The division occurs not only between nations but also within them, which is more difficult to discuss. Pensioners in Britain are rationing heating while defense contractors are hiring. Chemical plants close and armaments factories grow in Germany. While middle-class Muscovites see their savings decline, Russia’s military-industrial areas are flourishing. Observing all of this, it seems as though the old map of who gains from conflict has been redrawn without anyone making a formal announcement.
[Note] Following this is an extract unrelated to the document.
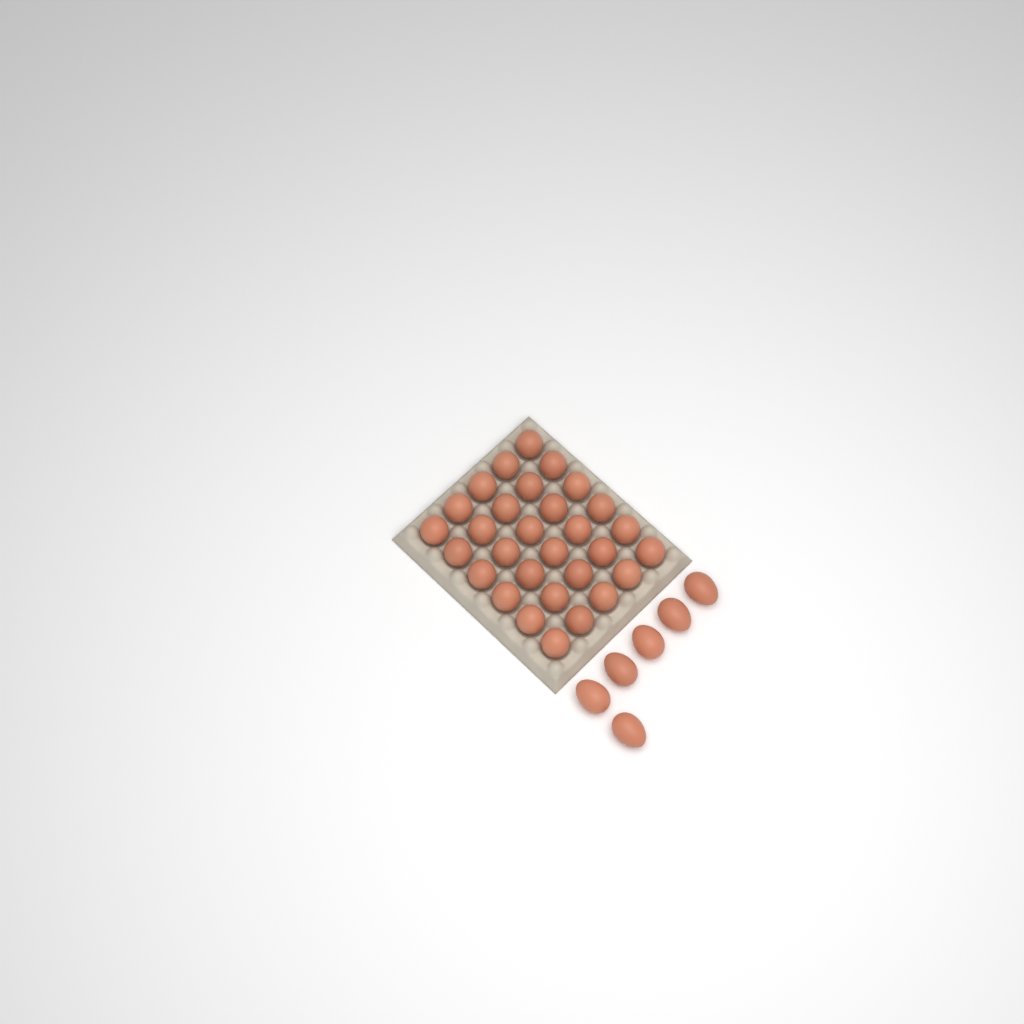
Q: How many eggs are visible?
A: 36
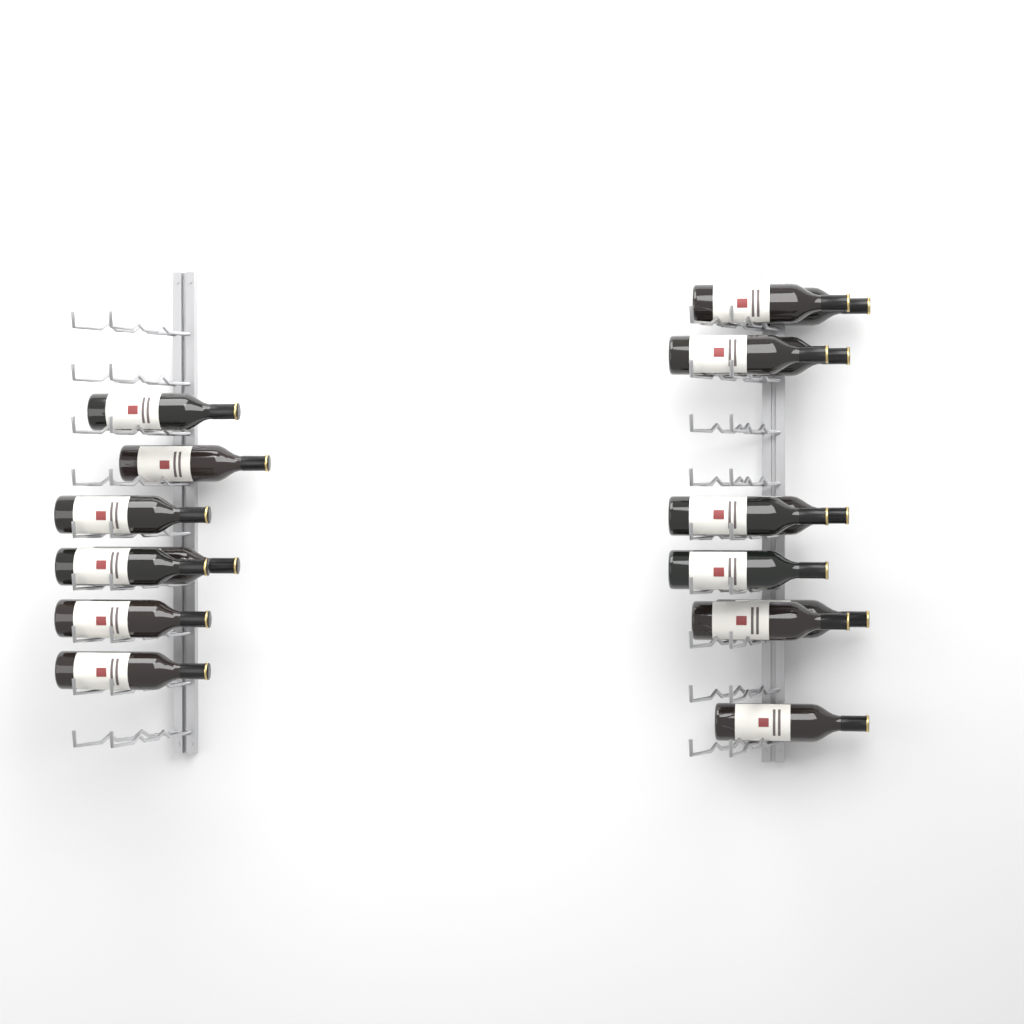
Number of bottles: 17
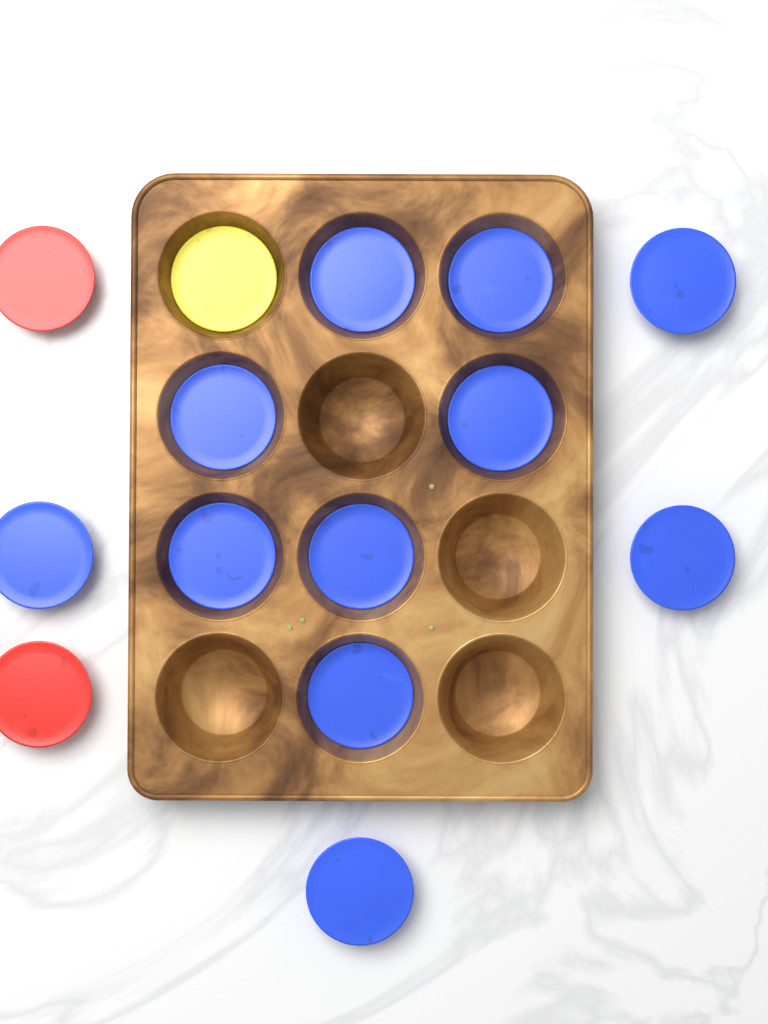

The economists who dismissed Ukraine’s recovery in March 2022 are still shocked by the country’s current GDP levels, which are close to pre-war levels despite all reasonable predictions to the contrary. Good policy was beneficial. Aid did the same. However, it appears that most people simply continued to show up for work. That may be the most subdued lesson of this entire depressing time. Leaders, winners, losers, and spreadsheets full of spillovers are all produced by wars. In Kharkiv, Yerevan, and Karachi, they also create typical mornings when someone opens a store and hopes the profits add up. More than ever, whether or not they do depends on which side of the new economic map they reside on.